Hosted by the Bristol Vision Institute (BVI)
Abstract: Among other things, extended reality technologies, such as virtual (VR) and augmented reality (AR), afford experiences related to arts, entertainment, health, sports, and free-time activities. By participating in such activities, users engage with digital representations of people and objects in digitally created or modified spaces. Thus, in VR and AR, users can interact with each other through digital bodies, such as customisable full-body avatars or AR filters that change one’s appearance captured by a smartphone’s camera. While many of these applications are now part of everyday life—over a billion people use VR or AR regularly worldwide—we know fairly little of how digital bodies affect social activities.
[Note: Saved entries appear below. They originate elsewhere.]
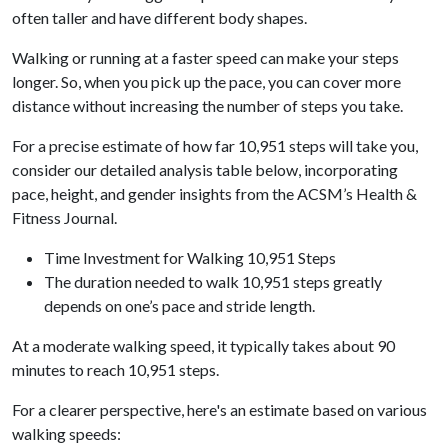
often taller and have different body shapes.
Walking or running at a faster speed can make your steps
longer. So, when you pick up the pace, you can cover more
distance without increasing the number of steps you take.
For a precise estimate of how far 10,951 steps will take you,
consider our detailed analysis table below, incorporating
pace, height, and gender insights from the ACSM’s Health &
Fitness Journal.
Time Investment for Walking 10,951 Steps
The duration needed to walk 10,951 steps greatly
depends on one’s pace and stride length.
At a moderate walking speed, it typically takes about 90
minutes to reach 10,951 steps.
For a clearer perspective, here's an estimate based on various
walking speeds:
This paper presents a series of completed and proposed empirical studies on how VR and AR mediate social interactions through digital bodies, what implications these interactions hold in terms of social dynamics, and what are the methodological challenges for designing human-centred studies of extended reality experiences.
Biography: Kata is based in the Trinity Longroom Hub and her work is focused on questions that consider technological developments from the humanistic perspective. She will work closely with her academic mentors Prof. Jennifer O’Meara (School of Creative Arts) and Prof. Aljosa Smolic (School of Computer Science and Statistics) to study the effects of augmented reality on user behaviour.
Kata’s project builds on her previous cross-disciplinary research in cognitive media studies focusing on audiovisual experiences on smartphones and in virtual environments in terms of comprehension, attention, and emotions. Augmented reality (AR) offers interactive content that integrates real-world and digital objects and bodies. Kata’s work focuses on AR experiences in which users interact with digitally created or modified human bodies on mobile devices. Reflecting on the relocation of social experiences into digital spheres, she explores social behaviour and identity. First, by analysing the effects of AR on the sense of social belonging and mental well-being and by measuring users’ reactions to AR experiences that display human bodies besides their own. Second, by studying how AR experiences that display modified self-images impact social identity, behaviour, and prejudices towards digital avatars with different body types and demographic characteristics, such as gender or ethnicity.